Deconstructed Mediterranean Potato Salad


Remember those kids growing up who hated their food touching? That was me. I still prefer to have my food separated, but I'm a little more carefree about it now. That's why I love this deconstructed potato salad. The components are all there, the potatoes, the veggies, the creamy flavorful dressing, but I have the option to mix, or not mix, with each bite. I opted for a Mediterranean flavor this time, but this layout could work with just about any salad with a thick dressing. Measurements are omitted to encourage full creativity based on flavor preferences. 


Ingredients

Baby potatoes
Roasted red peppers (preferably the ones soaked in garlic and olive oil if available)
Artichoke hearts 
Cucumbers
Dill dressing
Salt and pepper to taste

Thoroughly wash and scrub the potatoes. Place the potatoes in a large pot of salted water and bring to a boil. Continue boiling the potatoes until fork tender, approximately 7 minutes. 

Meanwhile, thinly slice the cucumbers and prepare the dressing (see below). Roughly chop the pepper into bite sized pieces and cut the artichoke hearts in half if not already done so. 

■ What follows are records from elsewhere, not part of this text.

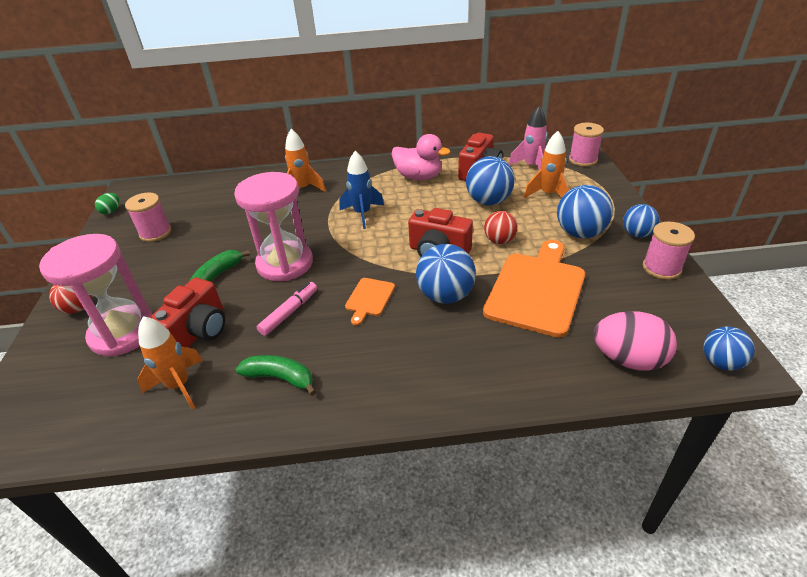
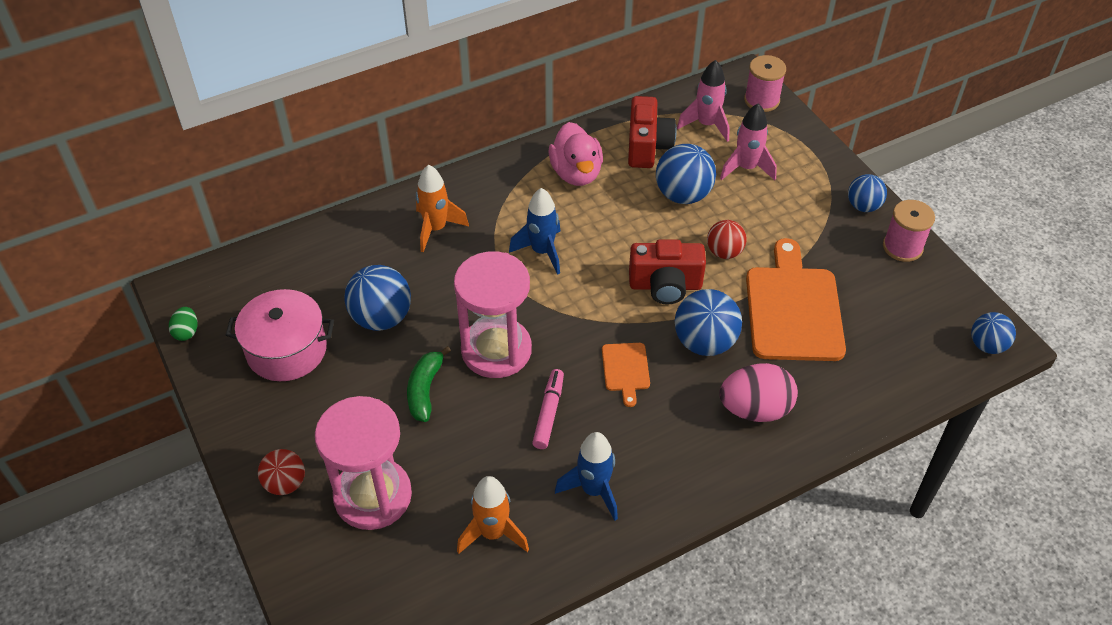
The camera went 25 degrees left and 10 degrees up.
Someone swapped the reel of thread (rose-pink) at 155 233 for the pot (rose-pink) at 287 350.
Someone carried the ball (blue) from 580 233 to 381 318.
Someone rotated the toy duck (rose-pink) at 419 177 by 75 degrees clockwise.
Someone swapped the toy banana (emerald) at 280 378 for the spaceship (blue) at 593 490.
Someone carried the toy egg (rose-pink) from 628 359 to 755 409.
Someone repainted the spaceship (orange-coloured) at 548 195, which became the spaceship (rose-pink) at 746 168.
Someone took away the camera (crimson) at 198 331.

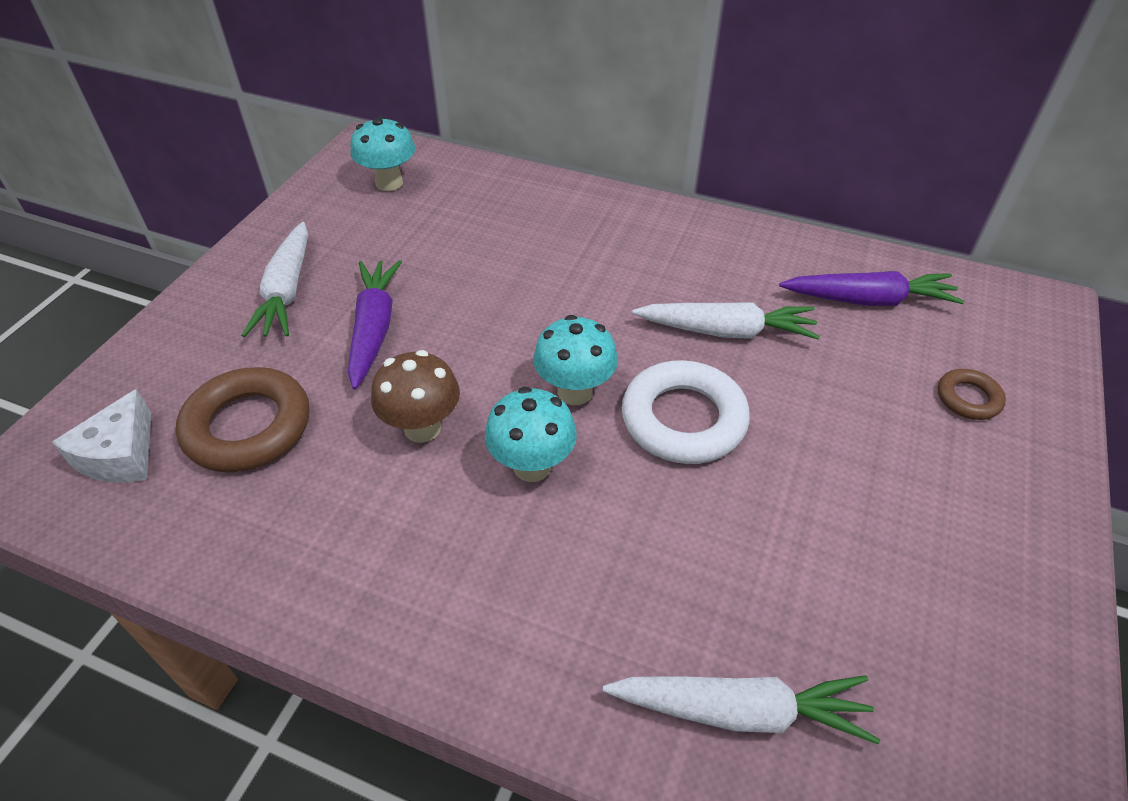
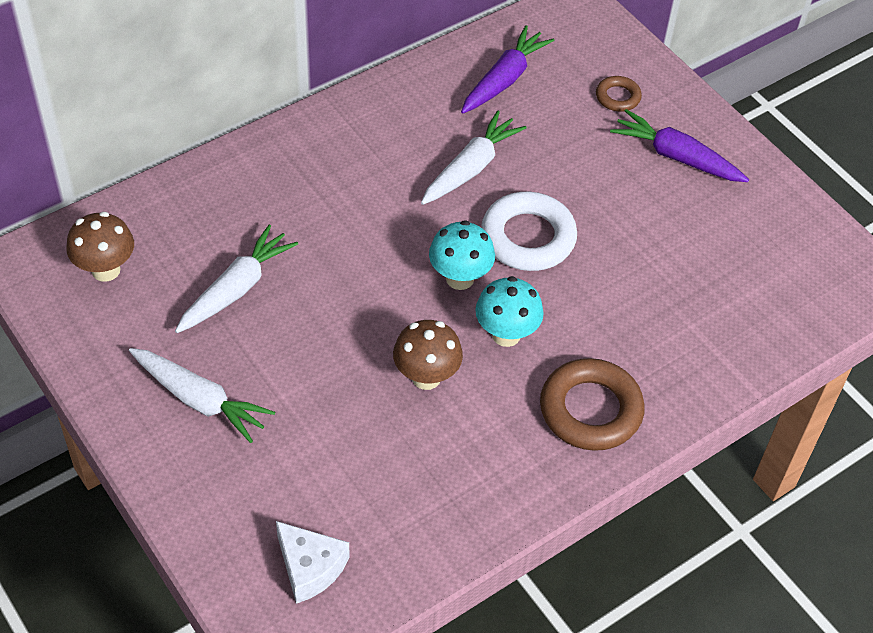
The camera went 60 degrees left and 5 degrees up.
Someone repainted the toadstool (aqua) at 389 183, which became the toadstool (brown) at 106 270.
Someone carried the root vegetable (snow-white) from 740 711 to 236 288.
Someone carried the hoop (brown) from 248 427 to 590 410.
Someone carried the root vegetable (violet) from 374 329 to 676 157.

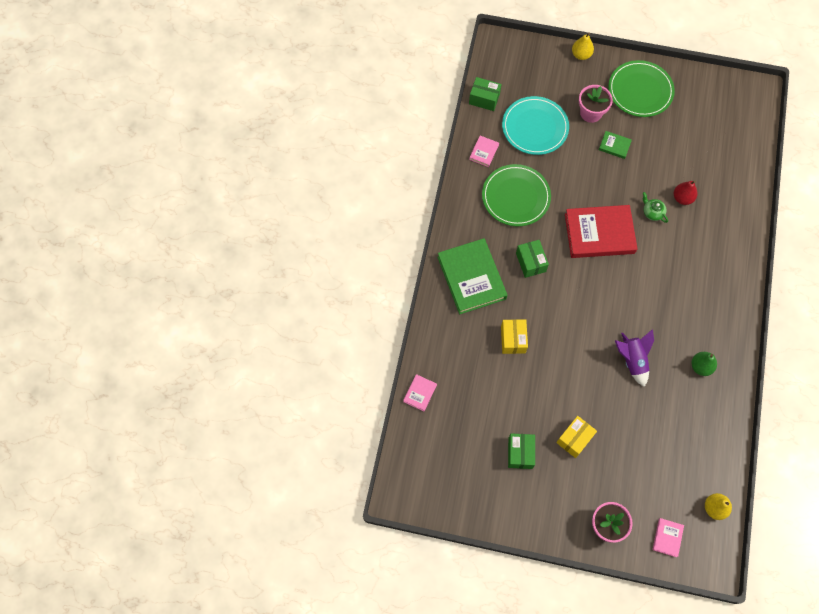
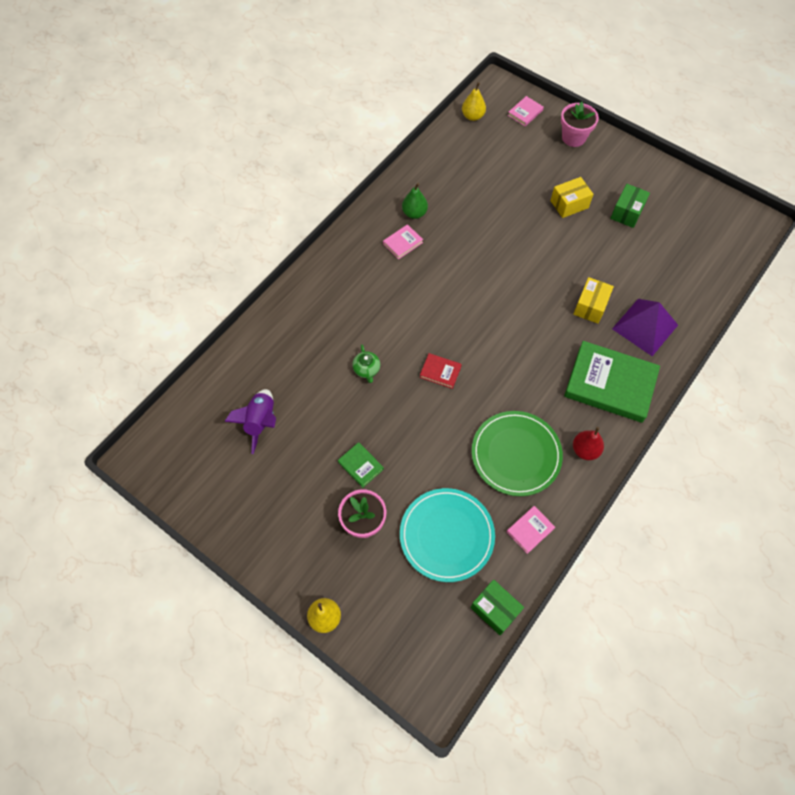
The camera went 155 degrees left and 5 degrees down.
Someone carried the spaceship (violet) from 632 360 to 260 422.
Someone carried the hardcover (rose-pink) from 420 393 to 403 243.
Someone scaled the hardcover (crimson) at 599 233 by 0.44.
Someone rotated the hardcover (emerald) at 471 278 by 75 degrees counterclockwise.
Someone carried the pear (crimson) from 682 198 to 585 450.
Someone put down the solid pyramid (violet) at 645 327.
Someone took away the box (emerald) at 531 262.
Someone took away the dinner plate (emerald) at 640 90.

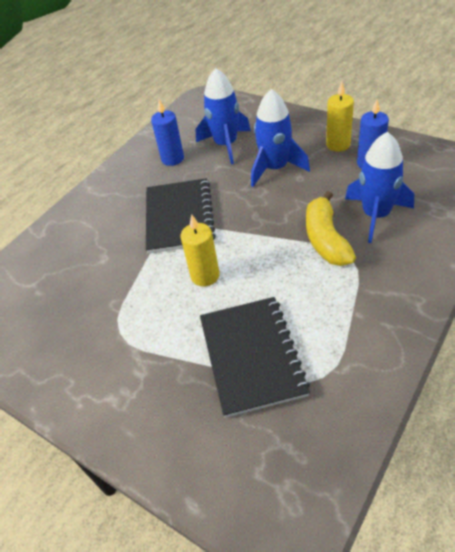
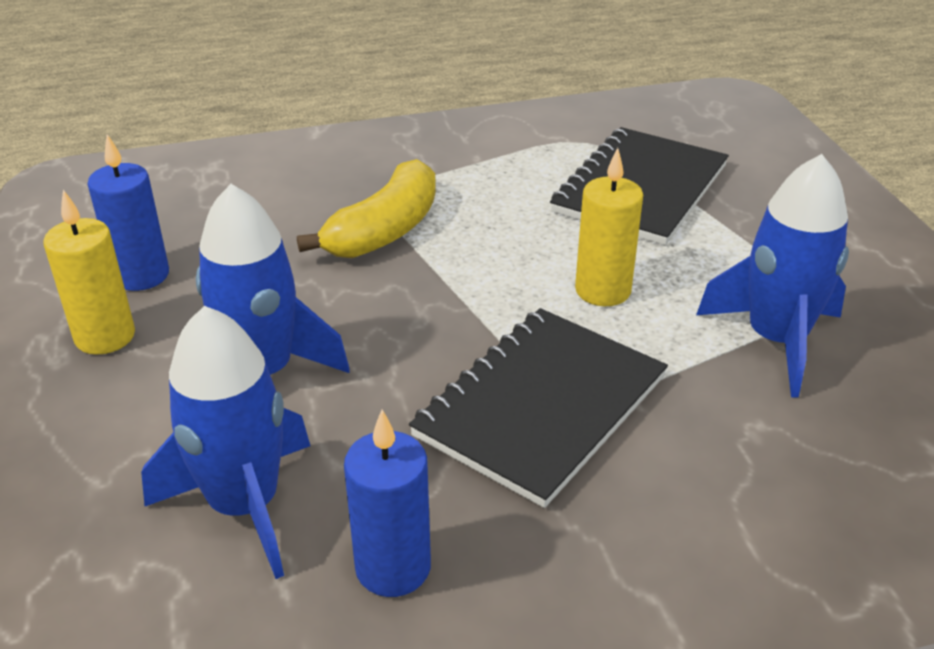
The camera went 145 degrees left and 10 degrees down.
Someone carried the spaceship (blue) from 376 215 to 775 340.

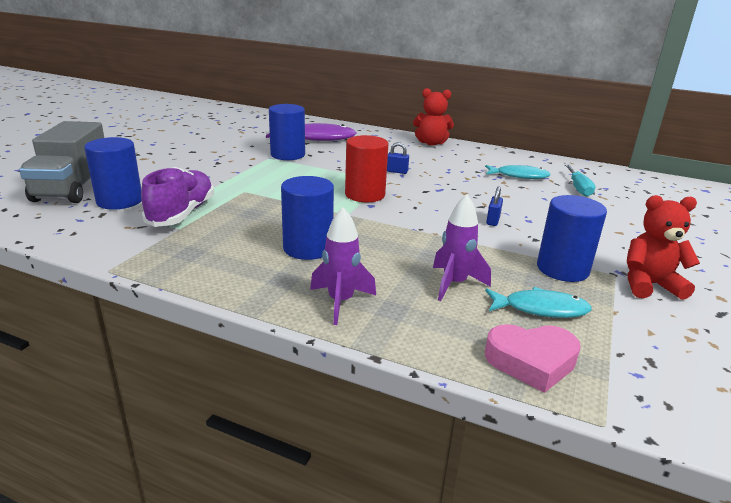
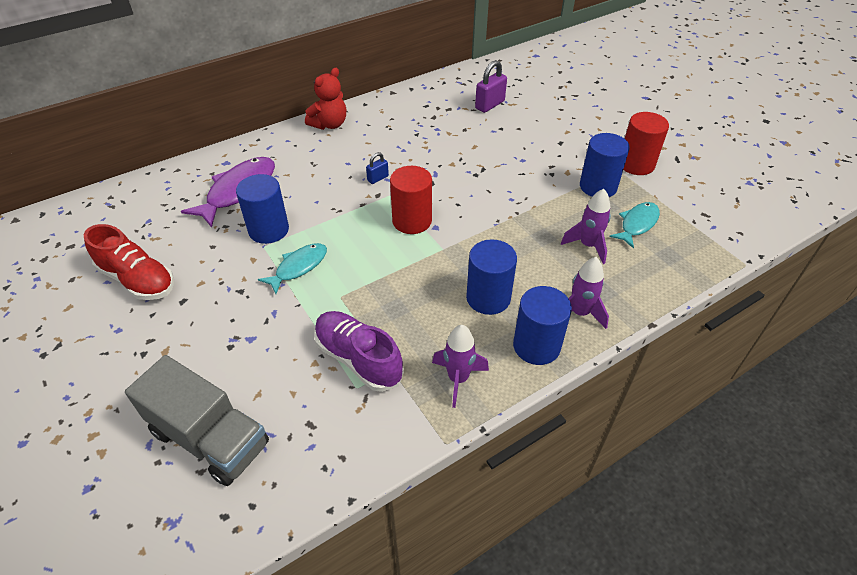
The camera went 55 degrees left and 20 degrees up.
Someone put down the lace-up shoe (crimson) at 138 280.
Someone carried the toy fish (aqua) from 519 176 to 298 267.
Someone put down the spaceship (violet) at 458 379.
Someone swapped the screwdriver (aqua) at 578 188 for the lock (violet) at 490 105.
Someone carried the cylinder shape (blue) from 119 201 to 536 346.
Someone swapped the stuffed bear (crimson) at 649 285 for the cylinder shape (crimson) at 636 164.
Someone took away the heart (rose-pink) at 531 362.
Someone took away the lock (blue) at 493 221.

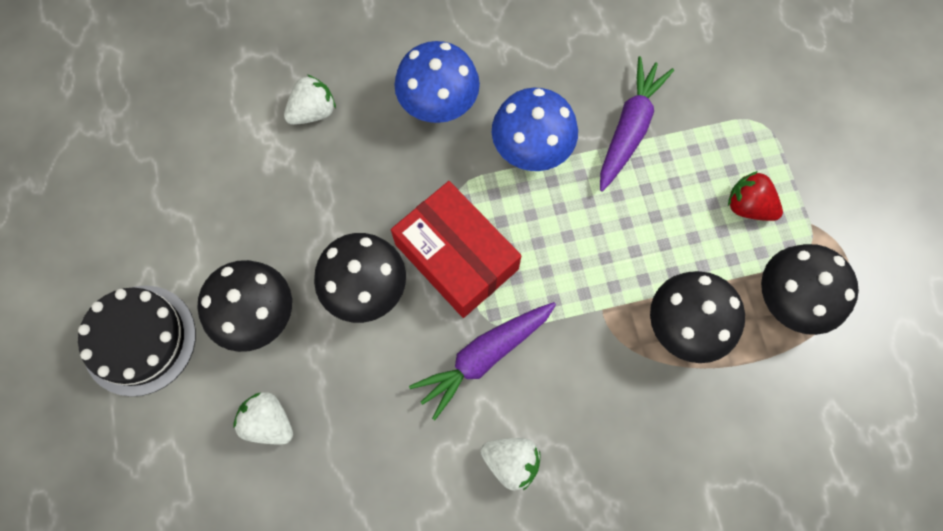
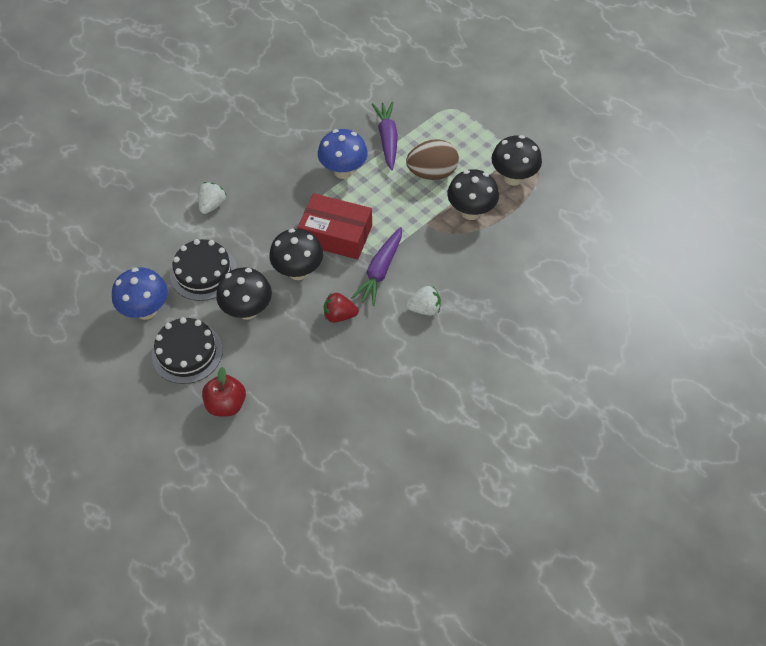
The camera went 30 degrees left and 15 degrees down.
Someone carried the toadstool (blue) from 438 106 to 146 310.
Someone put down the cake (ebony) at 203 272.
Someone put down the apple fruit (crimson) at 226 404.
Someone carried the toy strawberry (crimson) from 748 206 to 339 315.
Someone put down the toy egg (brown) at 432 173.
Someone took away the toy strawberry (snow-white) at 269 422.

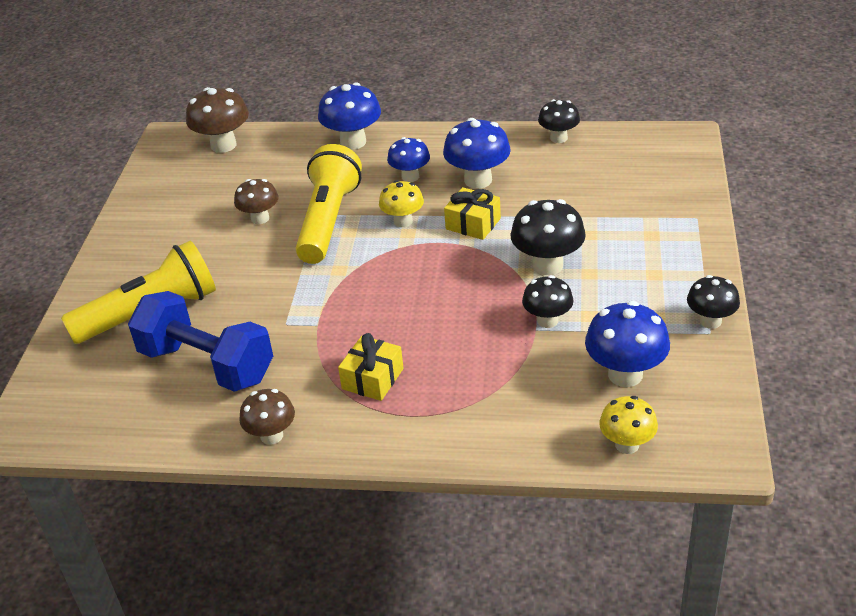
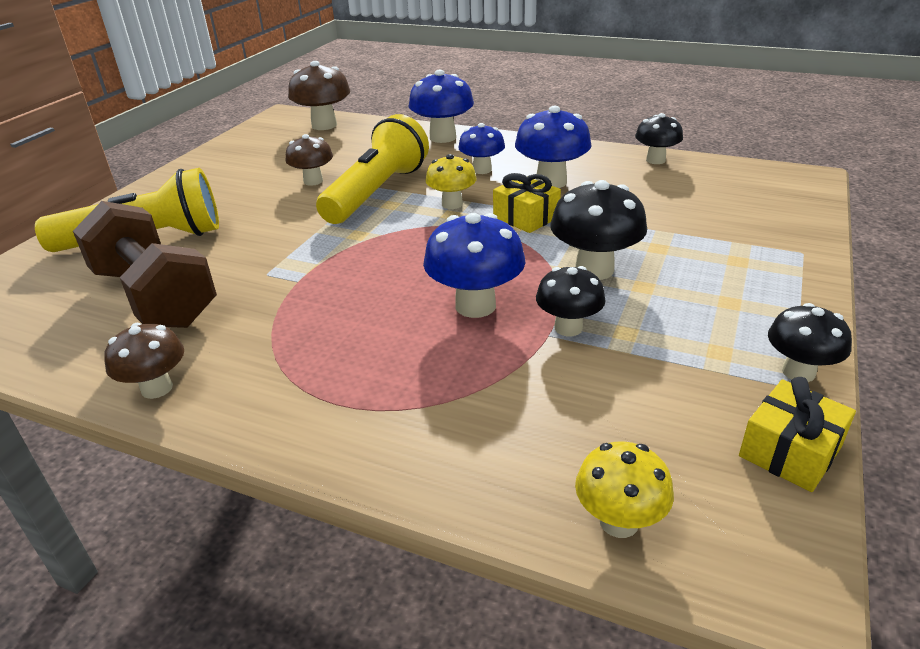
The camera went 15 degrees right and 5 degrees down.
Someone repainted the hand weight (blue) at 207 365, which became the hand weight (brown) at 155 297.
Someone carried the toadstool (blue) from 625 374 to 475 306.
Someone carried the gift (golden) from 373 379 to 790 451.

Strain the potatoes and gently pat dry. On a large plate, make a small grouping of each component. If desired, add a small amount of salt and pepper over the entire dish. 

Dill Dressing
Serves 1 to 2

7 oz Greek yogurt
3 Tbsp chopped fresh dill
1/2 tsp garlic powder
1/2 lemon, juiced
1 tsp extra virgin olive oil
Salt and pepper to taste

Mix all ingredients in a bowl (or in the individual yogurt container.) for a thinner consistency, add more olive oil.